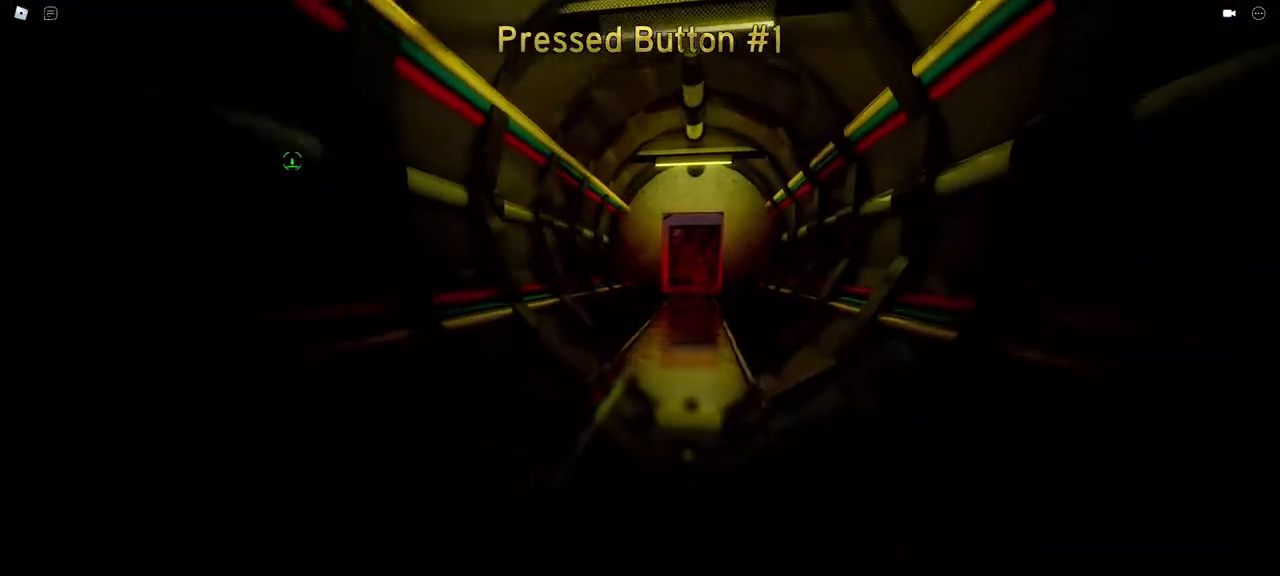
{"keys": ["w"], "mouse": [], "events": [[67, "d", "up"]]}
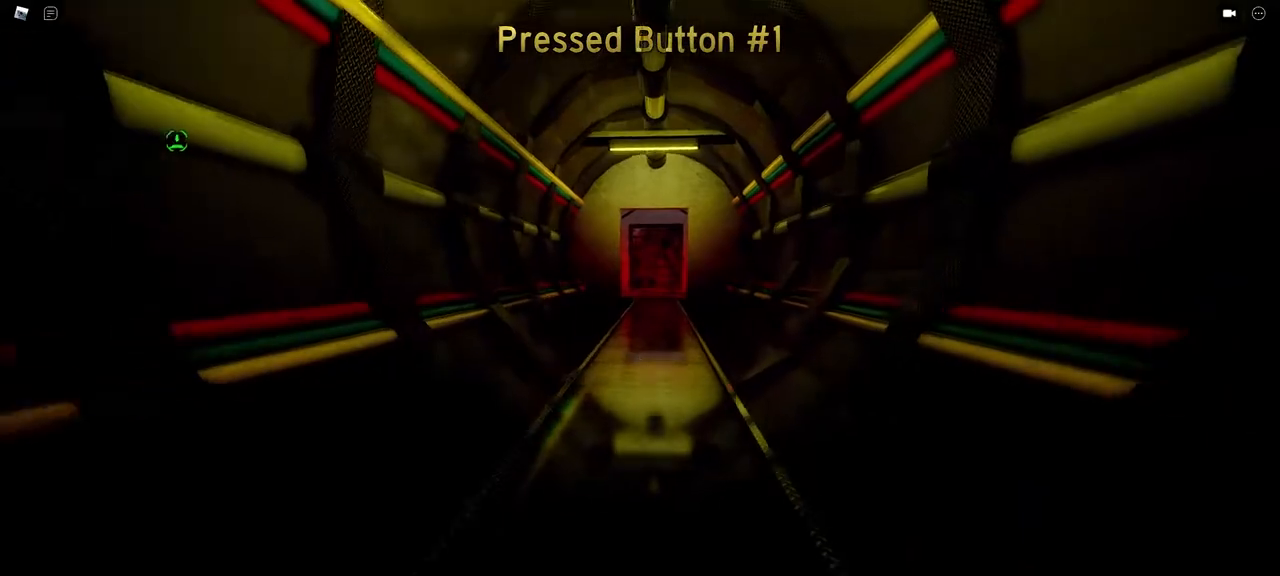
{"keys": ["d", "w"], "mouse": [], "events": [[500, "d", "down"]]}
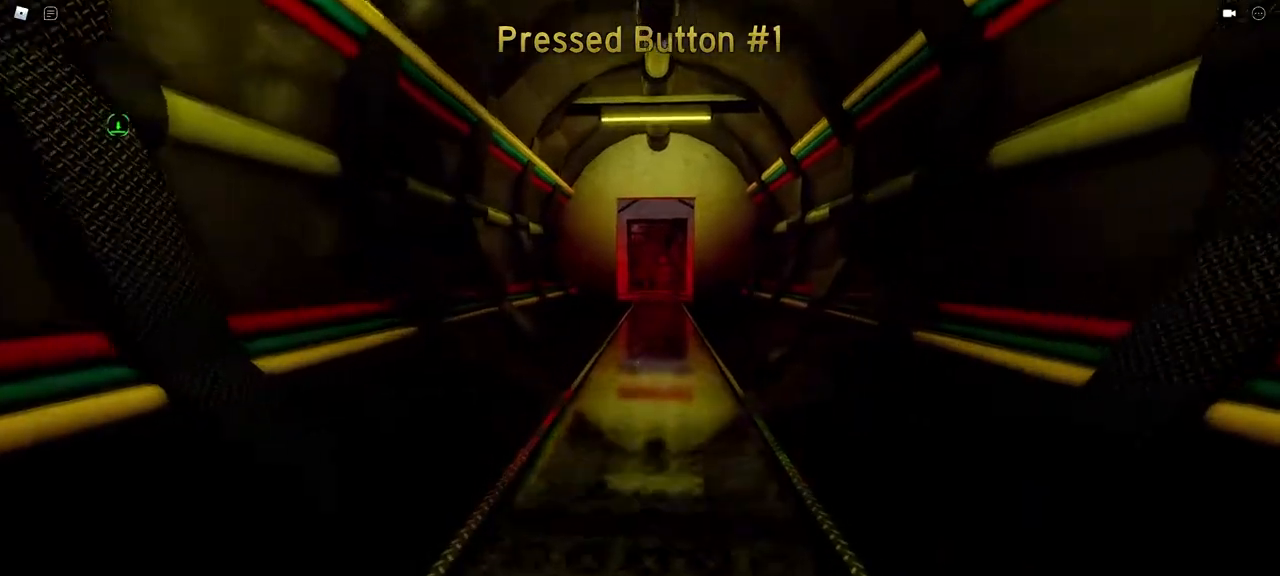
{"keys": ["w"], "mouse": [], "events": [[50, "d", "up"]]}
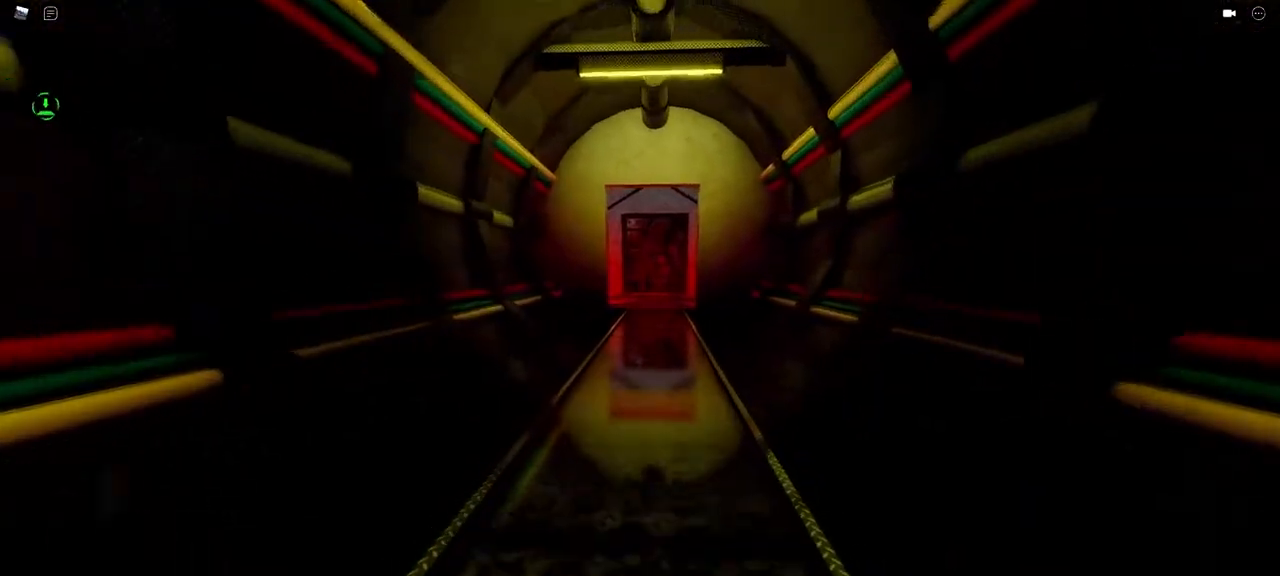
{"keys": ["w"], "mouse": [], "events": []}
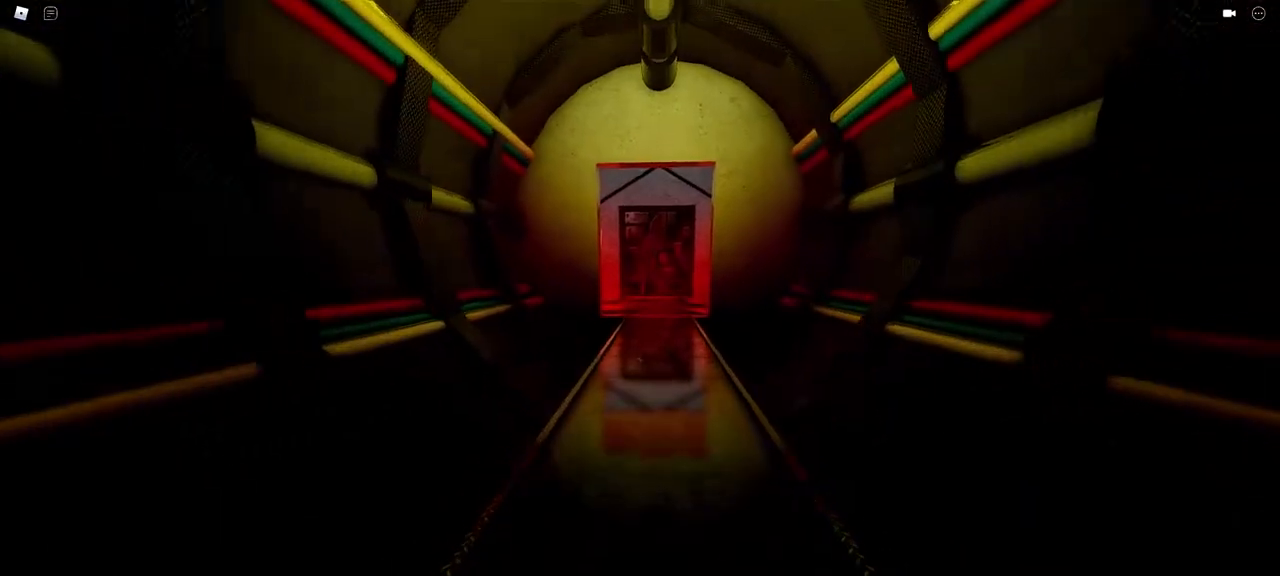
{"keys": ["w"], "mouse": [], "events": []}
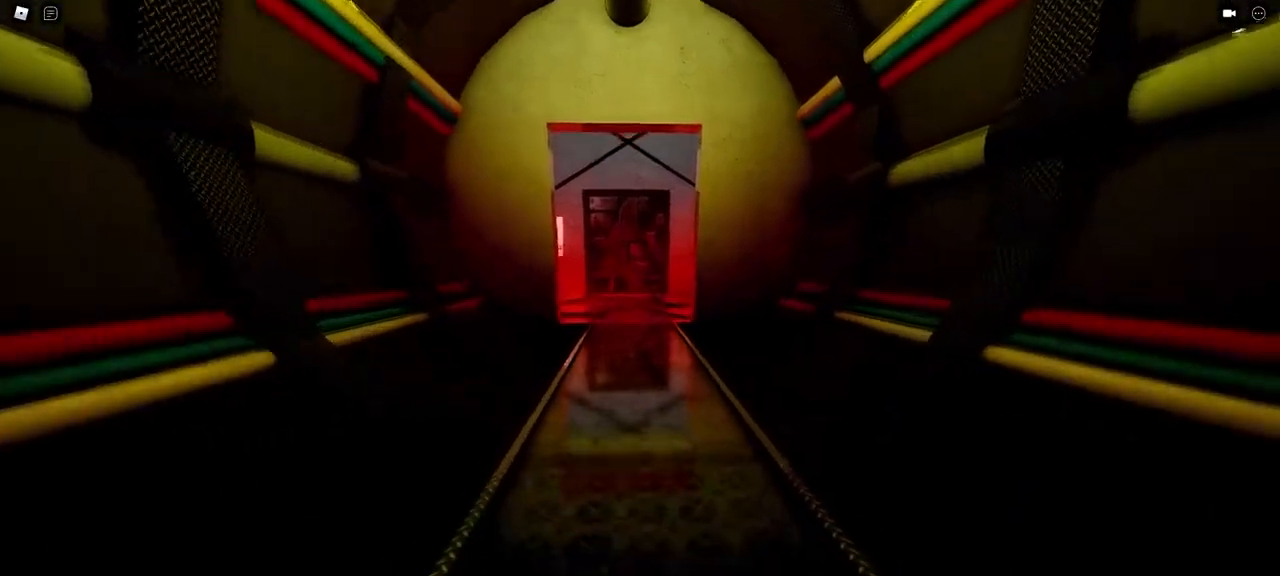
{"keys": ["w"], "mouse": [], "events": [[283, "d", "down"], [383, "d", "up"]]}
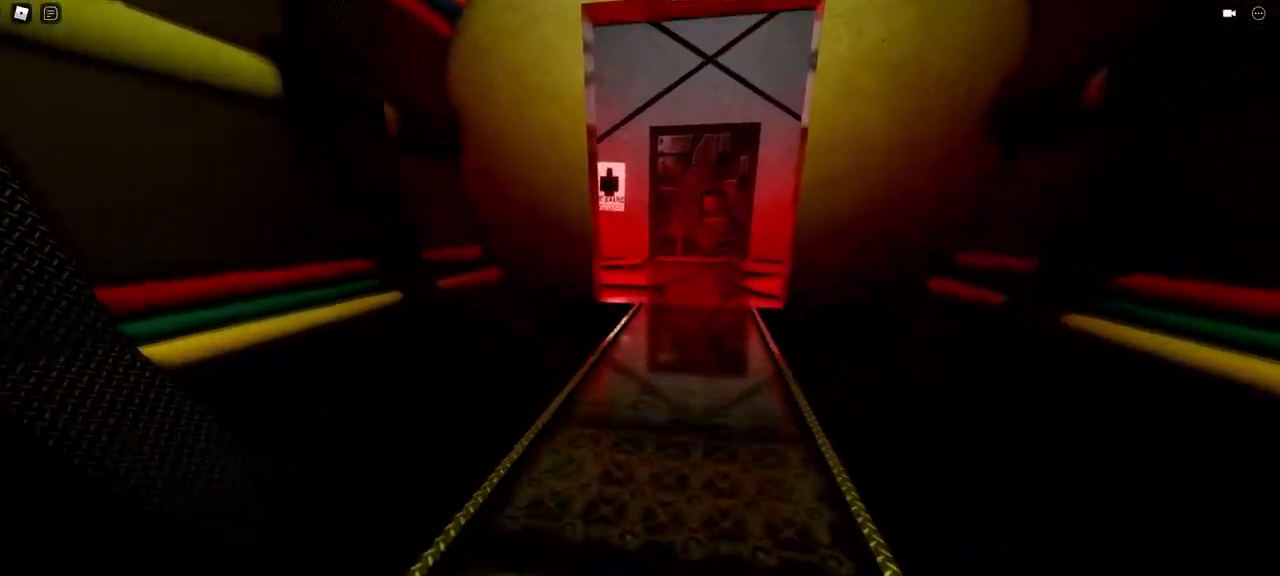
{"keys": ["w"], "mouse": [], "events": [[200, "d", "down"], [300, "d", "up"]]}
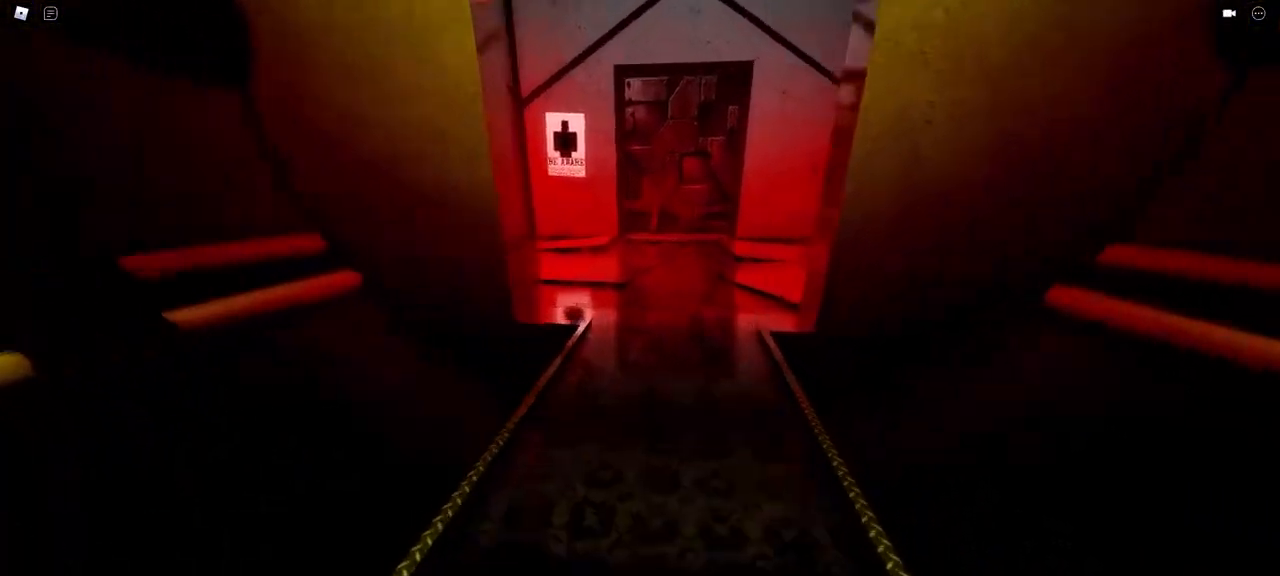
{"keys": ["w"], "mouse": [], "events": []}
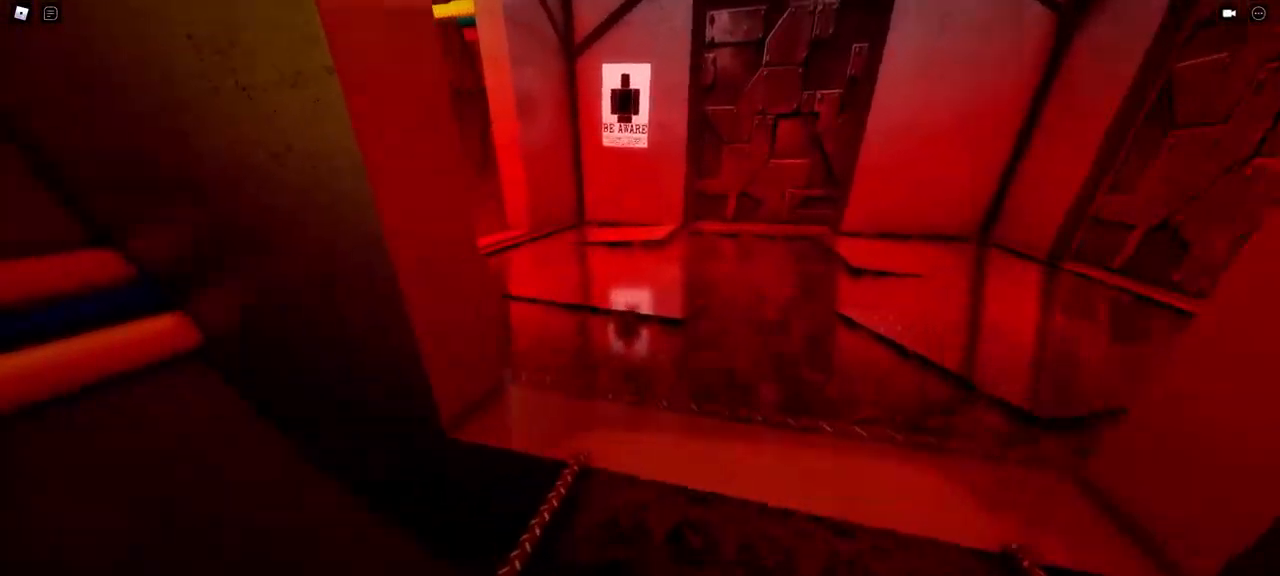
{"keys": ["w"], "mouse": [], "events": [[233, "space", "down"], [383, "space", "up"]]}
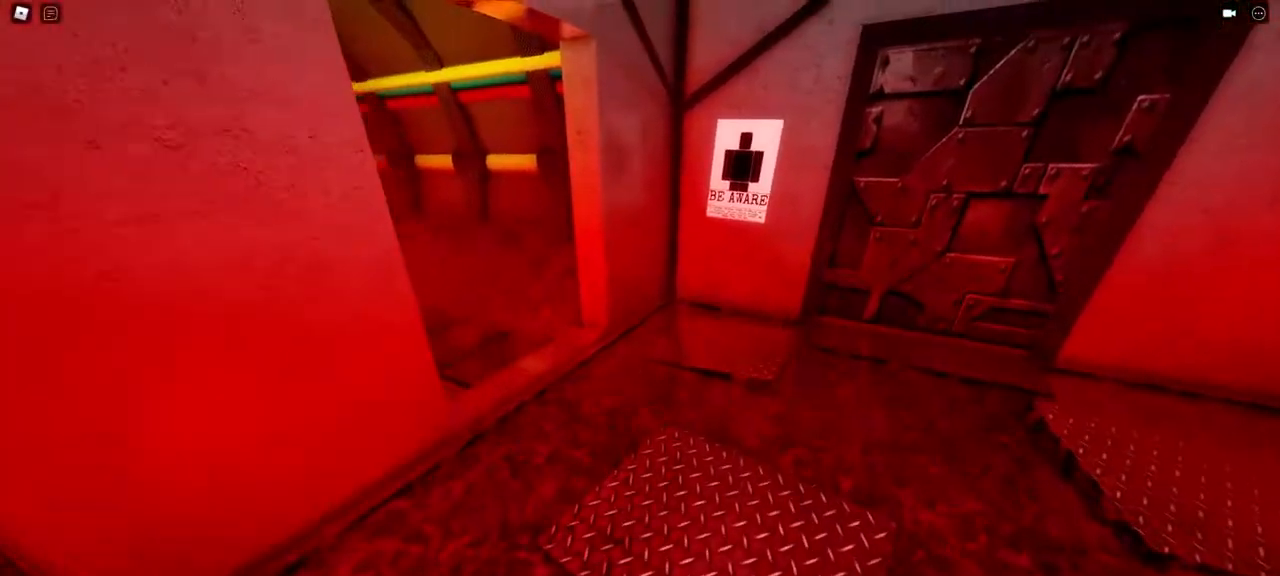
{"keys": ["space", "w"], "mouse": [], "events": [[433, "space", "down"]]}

□ □ □

_Assigned task_
Print the data above in full and exactly as it appears, skipping the pictures.

_Answer to this exercise_
{"keys": ["w"], "mouse": [], "events": [[67, "d", "up"]]}
{"keys": ["d", "w"], "mouse": [], "events": [[500, "d", "down"]]}
{"keys": ["w"], "mouse": [], "events": [[50, "d", "up"]]}
{"keys": ["w"], "mouse": [], "events": []}
{"keys": ["w"], "mouse": [], "events": []}
{"keys": ["w"], "mouse": [], "events": [[283, "d", "down"], [383, "d", "up"]]}
{"keys": ["w"], "mouse": [], "events": [[200, "d", "down"], [300, "d", "up"]]}
{"keys": ["w"], "mouse": [], "events": []}
{"keys": ["w"], "mouse": [], "events": [[233, "space", "down"], [383, "space", "up"]]}
{"keys": ["space", "w"], "mouse": [], "events": [[433, "space", "down"]]}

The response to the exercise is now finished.